## EXERCISE SET
[A] Answer these questions from the forum comments on AI:
(i) Besides Microsoft, which two companies are named as having or working on AI software?
(ii) What is the GPU said to be designed for running?
(iii) By the time "AI" becomes a thing for the local user, what does one commenter say all new hardware on the market will already have?
[B] From the forum comments on AI, return everything from "Apple has the" down to "chair, i'm IN!".

## EXCERPT

Testing and open disclosure easily go a long distance to demonstrate.

Is there even a software side in the consumer space besides Microsoft's pitiful attempts with their Copilot bullshit?
Apple has the "Apple Intelligence". Google is working on something for Android and ChromeOS.
 
The GPU is designed for running HLSL which it is good at. Some weather applications can leverage the GPU to render climate models but the scope is limited
 
voted "dont know"

At some point when its use is compellingly useful... yeah why not.

If AI automation wipes my ass after a dump without leaving the gaming chair, i'm IN!
 
Hell no.
AI is a buzz word.

Not that I have locked into it much but is there an open standard that works?
Also since I dislike big Green anything they are pushing and any closed standards I'm against
 
I have no use for AI or any interest in it for now so no.
Its apart of hive mind/skynet bs, no thanks
 
By the time "AI" becomes a thing for the local user, all new hardware on the market will already have an NPU. so whoever builds a system with new components will have no choice but to buy "AI" hardware. So, this poll wouldn't make sense for that future.
 
Nope GPT4 is still not good enough maybe after 2 more iteration will reach usable level, at this Point I can pay extra to run it locally.

(Records from a data collection)
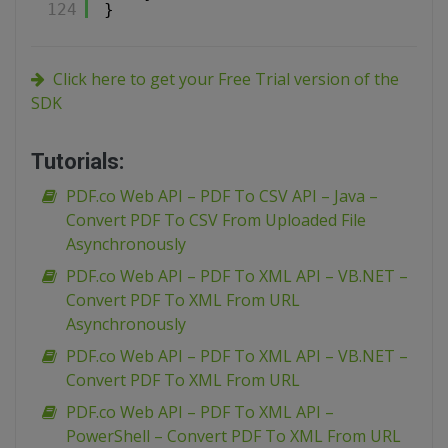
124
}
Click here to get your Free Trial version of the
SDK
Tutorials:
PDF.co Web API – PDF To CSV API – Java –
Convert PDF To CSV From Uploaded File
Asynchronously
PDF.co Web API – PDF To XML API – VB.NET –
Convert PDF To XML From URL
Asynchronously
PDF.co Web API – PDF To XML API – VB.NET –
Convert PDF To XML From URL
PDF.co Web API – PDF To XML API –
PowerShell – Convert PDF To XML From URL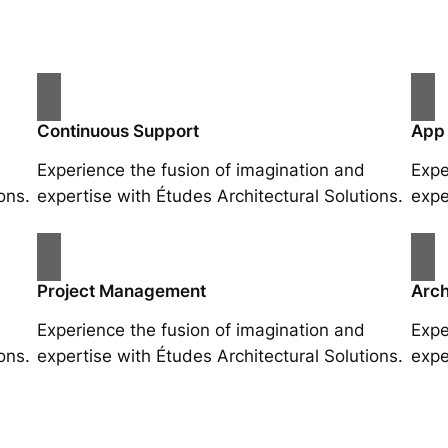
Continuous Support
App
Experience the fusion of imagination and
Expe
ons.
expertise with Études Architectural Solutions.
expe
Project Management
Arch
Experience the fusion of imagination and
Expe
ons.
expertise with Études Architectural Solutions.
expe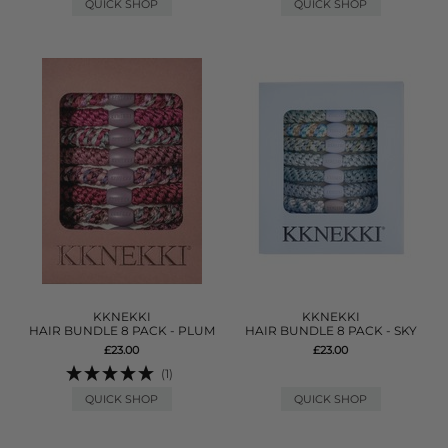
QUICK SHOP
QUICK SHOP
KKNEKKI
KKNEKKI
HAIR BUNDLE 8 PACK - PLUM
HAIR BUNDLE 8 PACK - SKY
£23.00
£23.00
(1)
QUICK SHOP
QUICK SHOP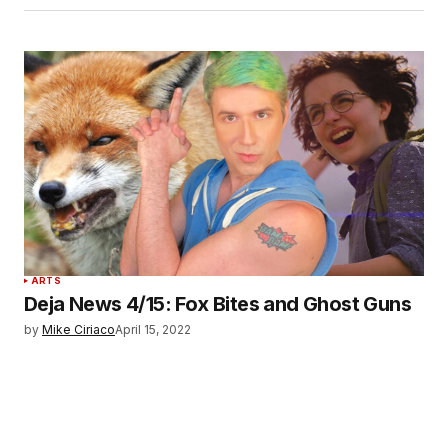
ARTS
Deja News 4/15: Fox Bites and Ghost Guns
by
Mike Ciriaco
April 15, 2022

* * *

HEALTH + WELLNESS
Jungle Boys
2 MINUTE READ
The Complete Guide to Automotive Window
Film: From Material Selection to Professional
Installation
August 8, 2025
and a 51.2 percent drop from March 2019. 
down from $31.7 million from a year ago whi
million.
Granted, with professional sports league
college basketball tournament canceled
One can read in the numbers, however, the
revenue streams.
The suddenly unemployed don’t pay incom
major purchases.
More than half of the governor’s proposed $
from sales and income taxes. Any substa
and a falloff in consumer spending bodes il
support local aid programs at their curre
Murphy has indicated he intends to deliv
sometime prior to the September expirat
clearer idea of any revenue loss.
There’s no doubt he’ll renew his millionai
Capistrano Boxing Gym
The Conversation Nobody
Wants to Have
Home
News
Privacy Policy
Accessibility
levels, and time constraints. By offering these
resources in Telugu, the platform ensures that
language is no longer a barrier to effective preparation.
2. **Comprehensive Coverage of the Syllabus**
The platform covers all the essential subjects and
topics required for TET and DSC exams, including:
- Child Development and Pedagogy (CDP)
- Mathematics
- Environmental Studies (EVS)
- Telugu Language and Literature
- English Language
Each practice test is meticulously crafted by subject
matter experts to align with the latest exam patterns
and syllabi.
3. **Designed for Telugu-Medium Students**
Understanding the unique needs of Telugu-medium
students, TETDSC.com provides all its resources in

## SET OF ANSWERS
[A]
(i) Apple and Google
(ii) HLSL
(iii) An NPU

[B]
Apple has the "Apple Intelligence". Google is working on something for Android and ChromeOS.
 
The GPU is designed for running HLSL which it is good at. Some weather applications can leverage the GPU to render climate models but the scope is limited
 
voted "dont know"

At some point when its use is compellingly useful... yeah why not.

If AI automation wipes my ass after a dump without leaving the gaming chair, i'm IN!